_Exercise aim_:
What follows is a set of records; restate each one word for word and drop the pictures.

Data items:
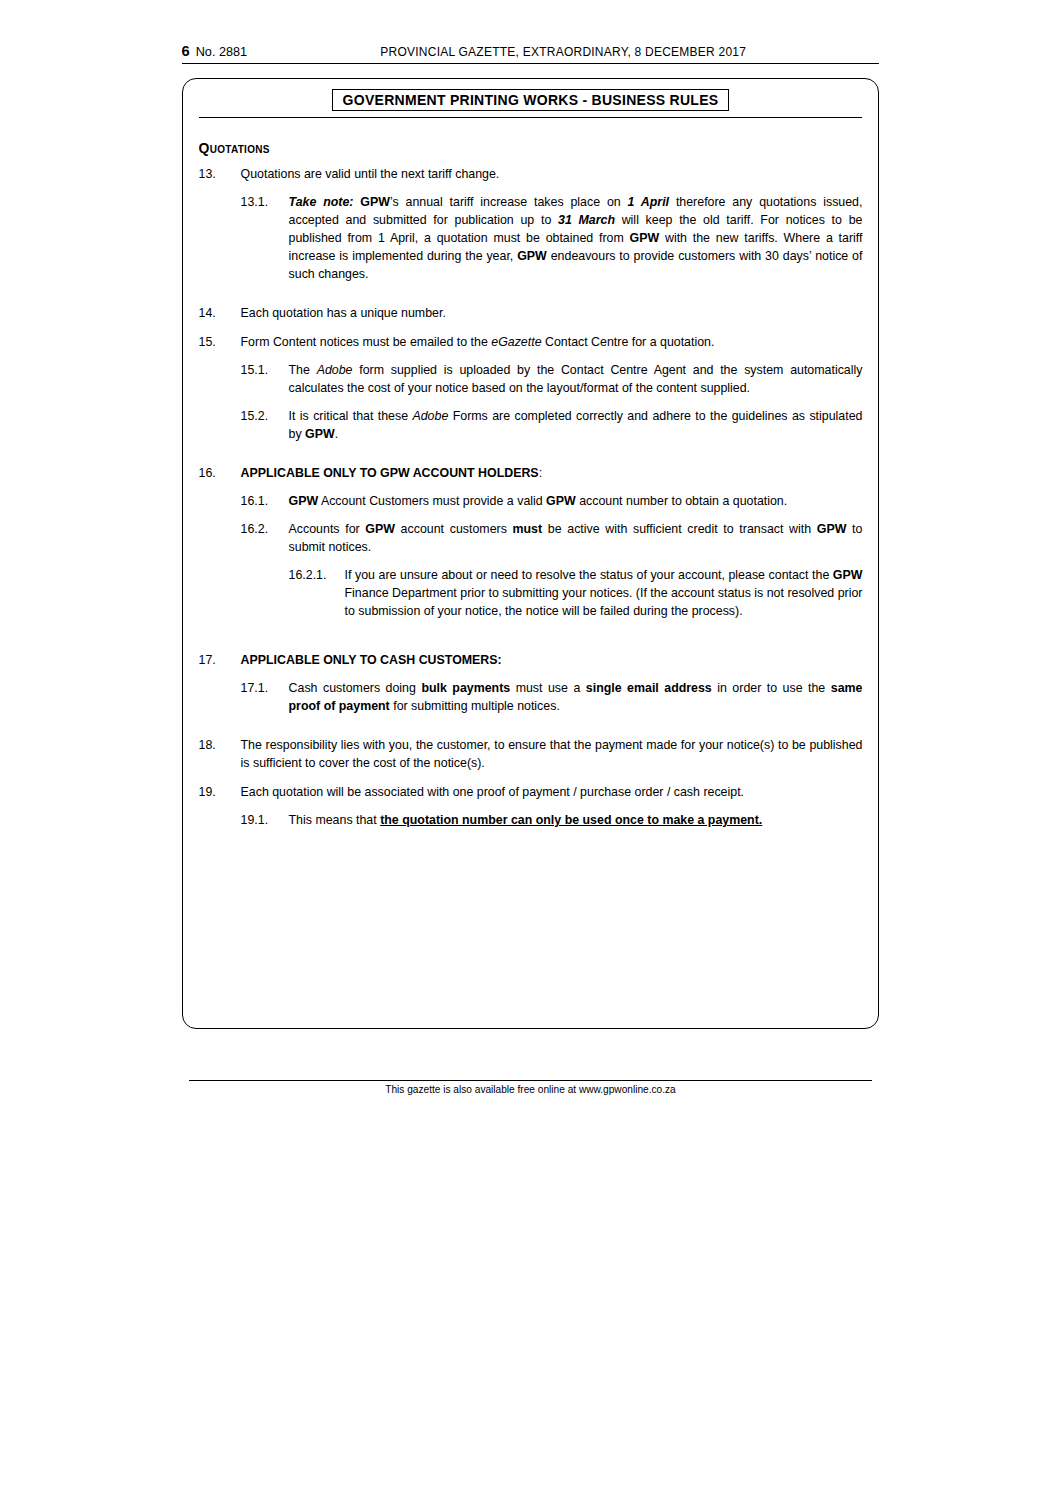6 No. 2881 PROVINCIAL GAZETTE, EXTRAORDINARY, 8 DECEMBER 2017
GOVERNMENT PRINTING WORKS - BUSINESS RULES
Quotations
13. Quotations are valid until the next tariff change.
13.1. Take note: GPW’s annual tariff increase takes place on 1 April therefore any quotations issued, accepted and submitted for publication up to 31 March will keep the old tariff. For notices to be published from 1 April, a quotation must be obtained from GPW with the new tariffs. Where a tariff increase is implemented during the year, GPW endeavours to provide customers with 30 days’ notice of such changes.
14. Each quotation has a unique number.
15. Form Content notices must be emailed to the eGazette Contact Centre for a quotation.
15.1. The Adobe form supplied is uploaded by the Contact Centre Agent and the system automatically calculates the cost of your notice based on the layout/format of the content supplied.
15.2. It is critical that these Adobe Forms are completed correctly and adhere to the guidelines as stipulated by GPW.
16. APPLICABLE ONLY TO GPW ACCOUNT HOLDERS:
16.1. GPW Account Customers must provide a valid GPW account number to obtain a quotation.
16.2. Accounts for GPW account customers must be active with sufficient credit to transact with GPW to submit notices.
16.2.1. If you are unsure about or need to resolve the status of your account, please contact the GPW Finance Department prior to submitting your notices. (If the account status is not resolved prior to submission of your notice, the notice will be failed during the process).
17. APPLICABLE ONLY TO CASH CUSTOMERS:
17.1. Cash customers doing bulk payments must use a single email address in order to use the same proof of payment for submitting multiple notices.
18. The responsibility lies with you, the customer, to ensure that the payment made for your notice(s) to be published is sufficient to cover the cost of the notice(s).
19. Each quotation will be associated with one proof of payment / purchase order / cash receipt.
19.1. This means that the quotation number can only be used once to make a payment.
This gazette is also available free online at www.gpwonline.co.za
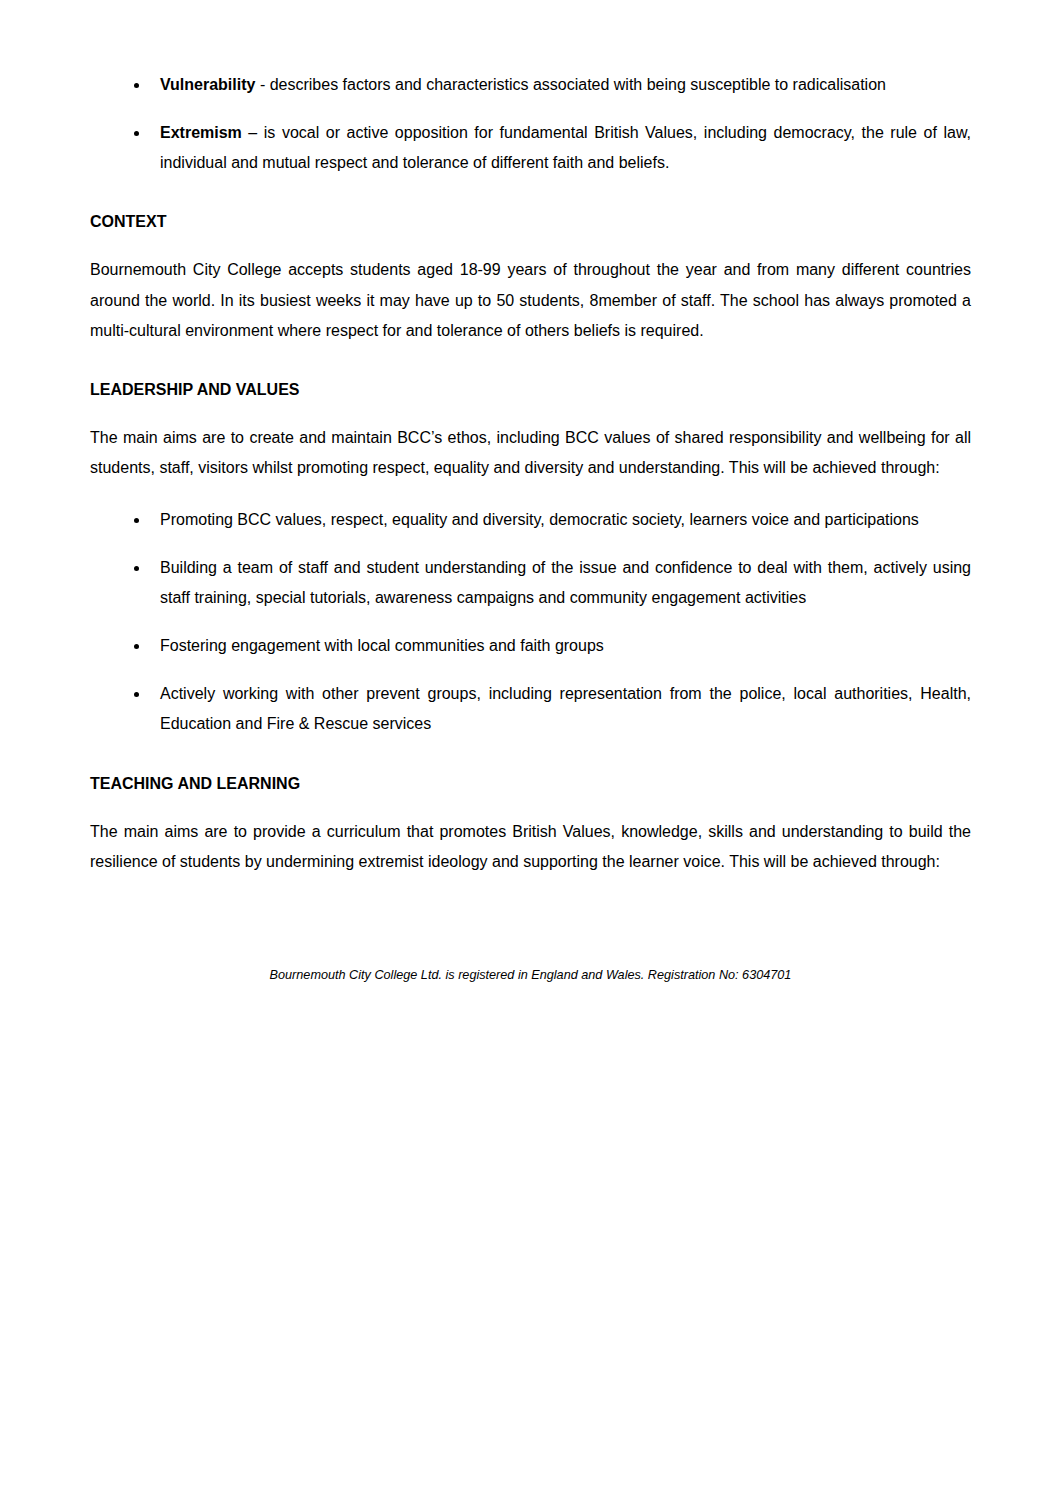Vulnerability - describes factors and characteristics associated with being susceptible to radicalisation
Extremism – is vocal or active opposition for fundamental British Values, including democracy, the rule of law, individual and mutual respect and tolerance of different faith and beliefs.
CONTEXT
Bournemouth City College accepts students aged 18-99 years of throughout the year and from many different countries around the world. In its busiest weeks it may have up to 50 students, 8member of staff. The school has always promoted a multi-cultural environment where respect for and tolerance of others beliefs is required.
LEADERSHIP AND VALUES
The main aims are to create and maintain BCC’s ethos, including BCC values of shared responsibility and wellbeing for all students, staff, visitors whilst promoting respect, equality and diversity and understanding. This will be achieved through:
Promoting BCC values, respect, equality and diversity, democratic society, learners voice and participations
Building a team of staff and student understanding of the issue and confidence to deal with them, actively using staff training, special tutorials, awareness campaigns and community engagement activities
Fostering engagement with local communities and faith groups
Actively working with other prevent groups, including representation from the police, local authorities, Health, Education and Fire & Rescue services
TEACHING AND LEARNING
The main aims are to provide a curriculum that promotes British Values, knowledge, skills and understanding to build the resilience of students by undermining extremist ideology and supporting the learner voice. This will be achieved through:
Bournemouth City College Ltd. is registered in England and Wales. Registration No: 6304701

_Task answer_:
6 No. 2881 PROVINCIAL GAZETTE, EXTRAORDINARY, 8 DECEMBER 2017
GOVERNMENT PRINTING WORKS - BUSINESS RULES
Quotations
13. Quotations are valid until the next tariff change.
13.1. Take note: GPW’s annual tariff increase takes place on 1 April therefore any quotations issued, accepted and submitted for publication up to 31 March will keep the old tariff. For notices to be published from 1 April, a quotation must be obtained from GPW with the new tariffs. Where a tariff increase is implemented during the year, GPW endeavours to provide customers with 30 days’ notice of such changes.
14. Each quotation has a unique number.
15. Form Content notices must be emailed to the eGazette Contact Centre for a quotation.
15.1. The Adobe form supplied is uploaded by the Contact Centre Agent and the system automatically calculates the cost of your notice based on the layout/format of the content supplied.
15.2. It is critical that these Adobe Forms are completed correctly and adhere to the guidelines as stipulated by GPW.
16. APPLICABLE ONLY TO GPW ACCOUNT HOLDERS:
16.1. GPW Account Customers must provide a valid GPW account number to obtain a quotation.
16.2. Accounts for GPW account customers must be active with sufficient credit to transact with GPW to submit notices.
16.2.1. If you are unsure about or need to resolve the status of your account, please contact the GPW Finance Department prior to submitting your notices. (If the account status is not resolved prior to submission of your notice, the notice will be failed during the process).
17. APPLICABLE ONLY TO CASH CUSTOMERS:
17.1. Cash customers doing bulk payments must use a single email address in order to use the same proof of payment for submitting multiple notices.
18. The responsibility lies with you, the customer, to ensure that the payment made for your notice(s) to be published is sufficient to cover the cost of the notice(s).
19. Each quotation will be associated with one proof of payment / purchase order / cash receipt.
19.1. This means that the quotation number can only be used once to make a payment.
This gazette is also available free online at www.gpwonline.co.za
Vulnerability - describes factors and characteristics associated with being susceptible to radicalisation
Extremism – is vocal or active opposition for fundamental British Values, including democracy, the rule of law, individual and mutual respect and tolerance of different faith and beliefs.
CONTEXT
Bournemouth City College accepts students aged 18-99 years of throughout the year and from many different countries around the world. In its busiest weeks it may have up to 50 students, 8member of staff. The school has always promoted a multi-cultural environment where respect for and tolerance of others beliefs is required.
LEADERSHIP AND VALUES
The main aims are to create and maintain BCC’s ethos, including BCC values of shared responsibility and wellbeing for all students, staff, visitors whilst promoting respect, equality and diversity and understanding. This will be achieved through:
Promoting BCC values, respect, equality and diversity, democratic society, learners voice and participations
Building a team of staff and student understanding of the issue and confidence to deal with them, actively using staff training, special tutorials, awareness campaigns and community engagement activities
Fostering engagement with local communities and faith groups
Actively working with other prevent groups, including representation from the police, local authorities, Health, Education and Fire & Rescue services
TEACHING AND LEARNING
The main aims are to provide a curriculum that promotes British Values, knowledge, skills and understanding to build the resilience of students by undermining extremist ideology and supporting the learner voice. This will be achieved through:
Bournemouth City College Ltd. is registered in England and Wales. Registration No: 6304701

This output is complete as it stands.